This invention relates generally to the improvement of the functional properties or proteinaceous materials such as single-cell proteins, plant proteins, whey solids, and mixtures thereof. More precisely, this invention involves subjecting the protein-containing material to a controlled pH, temperature, and time treatment which results in the improvement of the functional properties. For purposes of this invention, yeasts are considered as being separate from the plant proteins and are included within the single-cell protein category.
In recent years much attention has been directed toward the development of protein materials which can be incorporated in foods or food additives suitable for human consumption. Looking at plant proteins available today, it has been observed that these materials contribute to the off flavor, after flavor, undesirable color, unbalanced nutrients, or unacceptability in various food products. Similarly, untreated single-cell protein materials have been observed to have adverse effects on dough property and the bread quality. As would be expected, mixtures of single-cell and plant protein material have undesirable functional characteristics from each of the separate protein source materials.
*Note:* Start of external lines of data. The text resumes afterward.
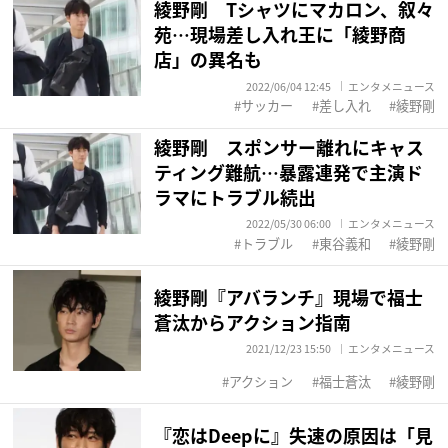
綾野剛 Tシャツにマカロン、叙々
苑…現場差し入れ王に「綾野商
店」の異名も
2022/06/04 12:45
エンタメニュース
サッカー
差し入れ
綾野剛
綾野剛 スポンサー離れにキャス
ティング難航…暴露連発で主演ド
ラマにトラブル続出
2022/05/30 06:00
エンタメニュース
トラブル
東谷義和
綾野剛
綾野剛『アバランチ』現場で福士
蒼汰からアクション指南
2021/12/23 15:50
エンタメニュース
アクション
福士蒼汰
綾野剛
『恋はDeepに』失速の原因は「見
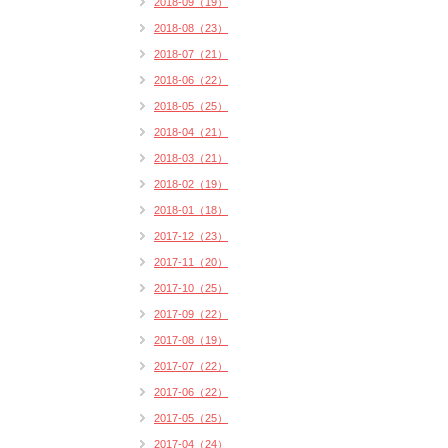
2018-09（19）
2018-08（23）
2018-07（21）
2018-06（22）
2018-05（25）
2018-04（21）
2018-03（21）
2018-02（19）
2018-01（18）
2017-12（23）
2017-11（20）
2017-10（25）
2017-09（22）
2017-08（19）
2017-07（22）
2017-06（22）
2017-05（25）
2017-04（24）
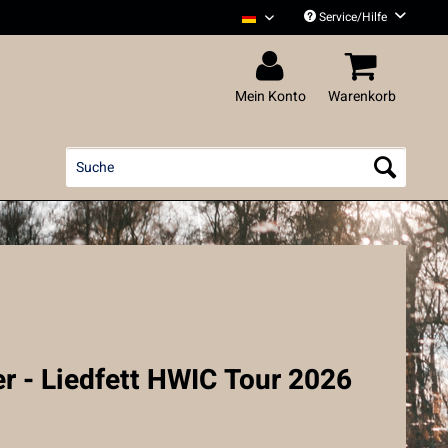
Service/Hilfe
Liedfett Deutsch
Mein Konto
Warenkorb
r - Liedfett HWIC Tour 2026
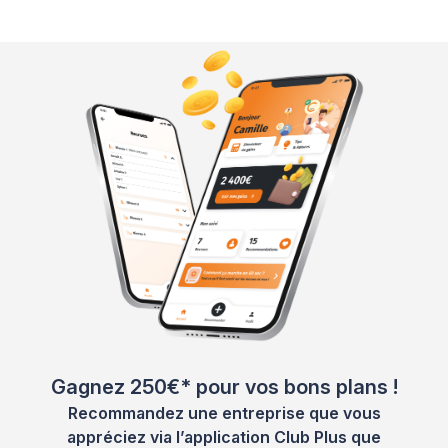
Gagnez 250€* pour vos bons plans !
Recommandez une entreprise que vous
appréciez via l’application Club Plus que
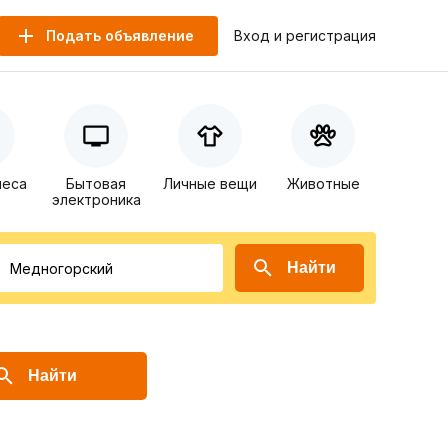
Подать объявление
Вход и регистрация
неса
Бытовая
Личные вещи
Животные
электроника
Найти
Найти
The use of single-cell materials as a source for protein and the problems associated therewith can be better understood by looking more closely at a member selected from this class of materials, such as yeast cells. Yeast cells have the characteristic flavor and aroma which are affected to some extent by the growth conditions and the after-harvest processing conditions. They have a complicated organoleptic profile which consists of both pleasing and unpleasant flavors. One of the reasons limiting the use of yeast materials in food systems is the deleterious effect of its "yeasty" flavor. Where it is desirable to use yeast material at high levels for protein enrichment, a product of bland taste is preferred. Although the majority of yeasty flavor components can be easily removed from the yeast cells by a hot water extraction method, the use of such a process results in the loss of 15 to 20% in product yield. Furthermore, the extracted cells will retain some bitter, beany, and metallic off-taste. The loss in yield may be compensated by the value of the meat-flavored extract as a by-product, but the poor flavor of the cell product would need definite improvement. In addition, the hot water-extracted yeast cells contain about 0.6 to 1.0% phosphorus and 0.01 to 0.02% calcium. In order to achieve a nutritional balance of the calcium-phosphorus ratio for a food system in which such yeast is used, additional calcium may be necessary.
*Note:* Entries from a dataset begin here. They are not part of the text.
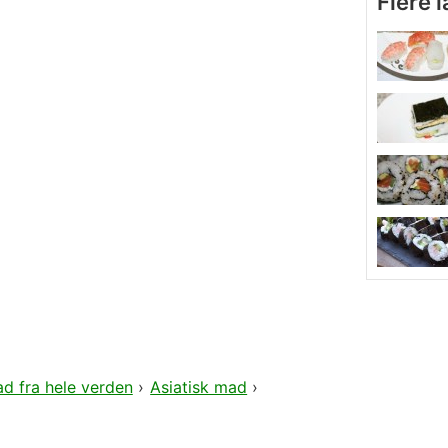
Flere 
d fra hele verden
›
Asiatisk mad
›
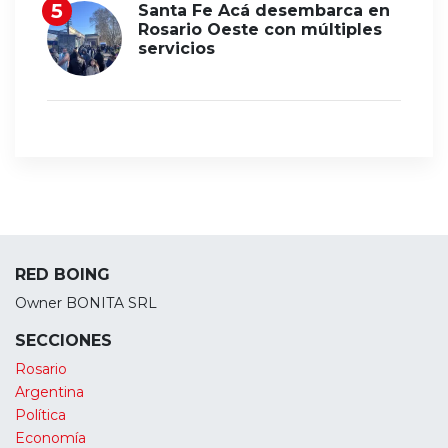
Santa Fe Acá desembarca en
Rosario Oeste con múltiples
servicios
RED BOING
Owner BONITA SRL
SECCIONES
Rosario
Argentina
Política
Economía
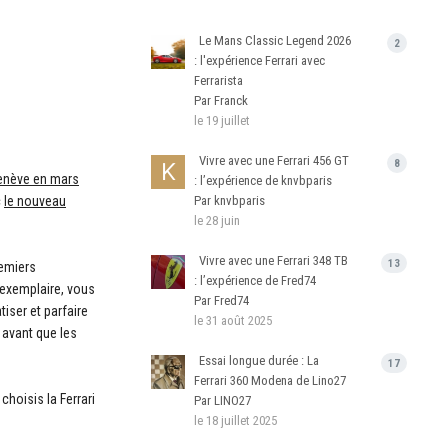
Le Mans Classic Legend 2026
2
: l'expérience Ferrari avec
Ferrarista
Par Franck
le 19 juillet
Vivre avec une Ferrari 456 GT
8
Genève en mars
: l’expérience de knvbparis
c
le nouveau
Par knvbparis
le 28 juin
Vivre avec une Ferrari 348 TB
13
remiers
: l’expérience de Fred74
 exemplaire, vous
Par Fred74
iser et parfaire
le 31 août 2025
 avant que les
Essai longue durée : La
17
Ferrari 360 Modena de Lino27
hoisis la Ferrari
Par LINO27
le 18 juillet 2025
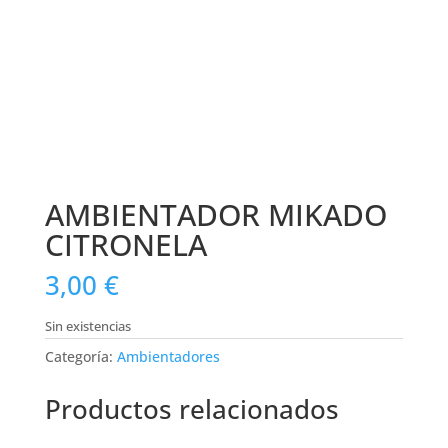
AMBIENTADOR MIKADO
CITRONELA
3,00
€
Sin existencias
Categoría:
Ambientadores
Productos relacionados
Particular attention has been directed to the use of single-cell protein materials, such as yeast, as a replacer for egg solids and nonfat dry milk (NFDM). For example, in the bakery industry, 2 to 3% nonfat dry milk is normally used as an additive to improve the physical and nutritional quality of bread. However, in view of the increasing cost and decreasing availability of milk, many bakers are looking for a substitute. Although certan products derived from soy protein have gained some acceptance, the active search by food technologists for a suitable substitute for milk in food products continues.
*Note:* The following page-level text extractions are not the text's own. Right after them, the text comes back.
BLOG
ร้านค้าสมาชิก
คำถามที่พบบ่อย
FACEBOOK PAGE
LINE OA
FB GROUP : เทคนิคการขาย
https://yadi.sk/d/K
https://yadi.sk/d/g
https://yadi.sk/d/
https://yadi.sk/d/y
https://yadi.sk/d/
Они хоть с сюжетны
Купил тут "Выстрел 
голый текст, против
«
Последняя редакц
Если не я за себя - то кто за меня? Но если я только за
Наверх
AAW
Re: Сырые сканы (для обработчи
In this regard we have observed that during the fermentation and baking of bread dough, the wheat protein (gluten) forms the structure to hold the small bubbles of gas which are generated. This functional property permits the bread to rise and results in the production of bread having good volume and fine crumb structure. However, when untreated single-cell materials, such as dried inactive yeast, are added to bread dough to replace 2% nonfat dry milk, undesirable changes are observed in the property of the dough which adversely affect the bread quality. Typically, dough which contains unreacted yeast is soft, stringy, sticky and moist to the extent of rendering it difficult to handle. In fact, the dough has poor machinability characteristics which are detectable from the mixing to the final proofing stage. The inferior property of the dough is probably due to the poor water absorption and the strong reducing property of the thiol group in the yeast cell which damages the gluten structure. We have now found that materials such as yeast, plant, whey solids and combinations thereof can be treated according to the process of this invention to yield products highly suitable for replacing egg solids and nonfat dry milk. During the treatment of the yeast cells in accordance with the present process, several things happen which improve the functional property of the cell. The yeasty off-flavor is greatly reduced and cell material becomes significantly bland in taste by heating the yeast cells under controlled pH reaction conditions. A large amount of buffering materials are released from the cell by the heating process, which increase the buffering capacity of the food system when they are incorporated as dry yeast cell material. The saponification of lipid material gives rise to a soap material which is a good emulsifier. Also, heating under alkaline pH conditions will enhance the auto-oxidation of the thiol groups and the water holding capacity.